▶ **TASK DIRECTIONS**: Reproduce the items word for word, starting at the very beginning and stopping after the line that contains "responsiblenetism".

[Dataset entries]
- - - - - - -

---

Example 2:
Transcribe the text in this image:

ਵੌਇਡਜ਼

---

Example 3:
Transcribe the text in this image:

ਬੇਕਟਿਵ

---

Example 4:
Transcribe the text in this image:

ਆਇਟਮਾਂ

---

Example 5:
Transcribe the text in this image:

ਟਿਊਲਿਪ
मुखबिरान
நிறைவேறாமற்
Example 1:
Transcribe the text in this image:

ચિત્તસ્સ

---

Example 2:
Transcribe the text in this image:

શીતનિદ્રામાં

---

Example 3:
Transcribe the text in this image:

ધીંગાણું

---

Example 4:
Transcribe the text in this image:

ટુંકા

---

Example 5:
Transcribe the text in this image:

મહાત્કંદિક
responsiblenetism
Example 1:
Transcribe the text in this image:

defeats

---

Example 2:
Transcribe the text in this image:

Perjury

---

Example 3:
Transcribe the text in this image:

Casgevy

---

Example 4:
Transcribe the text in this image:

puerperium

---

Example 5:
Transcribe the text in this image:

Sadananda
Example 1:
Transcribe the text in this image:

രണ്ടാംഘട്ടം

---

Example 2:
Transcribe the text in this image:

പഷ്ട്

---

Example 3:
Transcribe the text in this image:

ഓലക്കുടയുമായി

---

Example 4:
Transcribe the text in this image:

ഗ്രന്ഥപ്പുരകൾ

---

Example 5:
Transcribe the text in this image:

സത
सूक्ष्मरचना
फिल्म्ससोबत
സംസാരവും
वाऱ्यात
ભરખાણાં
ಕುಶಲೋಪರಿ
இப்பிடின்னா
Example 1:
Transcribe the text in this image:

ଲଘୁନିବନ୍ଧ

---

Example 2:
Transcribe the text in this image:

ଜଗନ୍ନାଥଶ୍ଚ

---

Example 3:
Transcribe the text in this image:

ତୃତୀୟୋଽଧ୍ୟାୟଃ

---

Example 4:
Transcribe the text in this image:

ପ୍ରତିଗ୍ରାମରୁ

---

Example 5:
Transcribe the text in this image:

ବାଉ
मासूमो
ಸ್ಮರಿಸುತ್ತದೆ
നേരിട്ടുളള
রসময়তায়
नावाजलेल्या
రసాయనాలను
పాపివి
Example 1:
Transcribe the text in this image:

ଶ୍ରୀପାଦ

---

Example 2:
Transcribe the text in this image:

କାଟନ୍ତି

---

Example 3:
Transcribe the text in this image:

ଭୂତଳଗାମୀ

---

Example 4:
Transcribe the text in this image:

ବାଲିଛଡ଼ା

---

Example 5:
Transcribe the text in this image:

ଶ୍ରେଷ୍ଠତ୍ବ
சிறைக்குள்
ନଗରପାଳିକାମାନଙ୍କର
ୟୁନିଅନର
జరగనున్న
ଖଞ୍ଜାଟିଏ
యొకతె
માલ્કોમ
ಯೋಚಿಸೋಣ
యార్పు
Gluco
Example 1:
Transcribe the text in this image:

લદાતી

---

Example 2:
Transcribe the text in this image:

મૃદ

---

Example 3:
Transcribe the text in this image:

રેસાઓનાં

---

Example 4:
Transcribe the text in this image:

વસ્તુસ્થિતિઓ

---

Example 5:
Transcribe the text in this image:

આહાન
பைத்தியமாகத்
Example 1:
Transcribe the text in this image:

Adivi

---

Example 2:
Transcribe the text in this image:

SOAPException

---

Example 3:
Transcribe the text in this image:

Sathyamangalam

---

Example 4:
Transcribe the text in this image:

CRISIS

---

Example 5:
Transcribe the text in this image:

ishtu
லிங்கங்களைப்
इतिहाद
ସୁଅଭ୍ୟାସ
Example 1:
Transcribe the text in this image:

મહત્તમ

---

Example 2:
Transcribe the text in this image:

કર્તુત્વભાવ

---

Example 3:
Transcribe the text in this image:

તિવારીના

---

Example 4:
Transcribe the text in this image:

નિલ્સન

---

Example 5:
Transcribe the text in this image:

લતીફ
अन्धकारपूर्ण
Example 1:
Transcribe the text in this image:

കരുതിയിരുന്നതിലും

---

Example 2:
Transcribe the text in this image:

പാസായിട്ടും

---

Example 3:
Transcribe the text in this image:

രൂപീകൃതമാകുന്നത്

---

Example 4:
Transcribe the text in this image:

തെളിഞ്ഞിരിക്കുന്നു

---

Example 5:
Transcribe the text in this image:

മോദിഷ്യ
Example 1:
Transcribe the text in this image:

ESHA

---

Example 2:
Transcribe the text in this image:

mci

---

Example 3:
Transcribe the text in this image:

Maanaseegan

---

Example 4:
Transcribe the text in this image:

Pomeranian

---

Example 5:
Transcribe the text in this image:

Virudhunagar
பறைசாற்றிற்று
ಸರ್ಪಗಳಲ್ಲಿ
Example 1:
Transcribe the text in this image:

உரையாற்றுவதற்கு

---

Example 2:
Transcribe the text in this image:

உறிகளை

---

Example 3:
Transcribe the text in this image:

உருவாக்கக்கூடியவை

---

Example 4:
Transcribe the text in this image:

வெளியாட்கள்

- - - - - - -

▶ **ANSWER TO THE TASK**:
---

Example 2:
Transcribe the text in this image:

ਵੌਇਡਜ਼

---

Example 3:
Transcribe the text in this image:

ਬੇਕਟਿਵ

---

Example 4:
Transcribe the text in this image:

ਆਇਟਮਾਂ

---

Example 5:
Transcribe the text in this image:

ਟਿਊਲਿਪ
मुखबिरान
நிறைவேறாமற்
Example 1:
Transcribe the text in this image:

ચિત્તસ્સ

---

Example 2:
Transcribe the text in this image:

શીતનિદ્રામાં

---

Example 3:
Transcribe the text in this image:

ધીંગાણું

---

Example 4:
Transcribe the text in this image:

ટુંકા

---

Example 5:
Transcribe the text in this image:

મહાત્કંદિક
responsiblenetism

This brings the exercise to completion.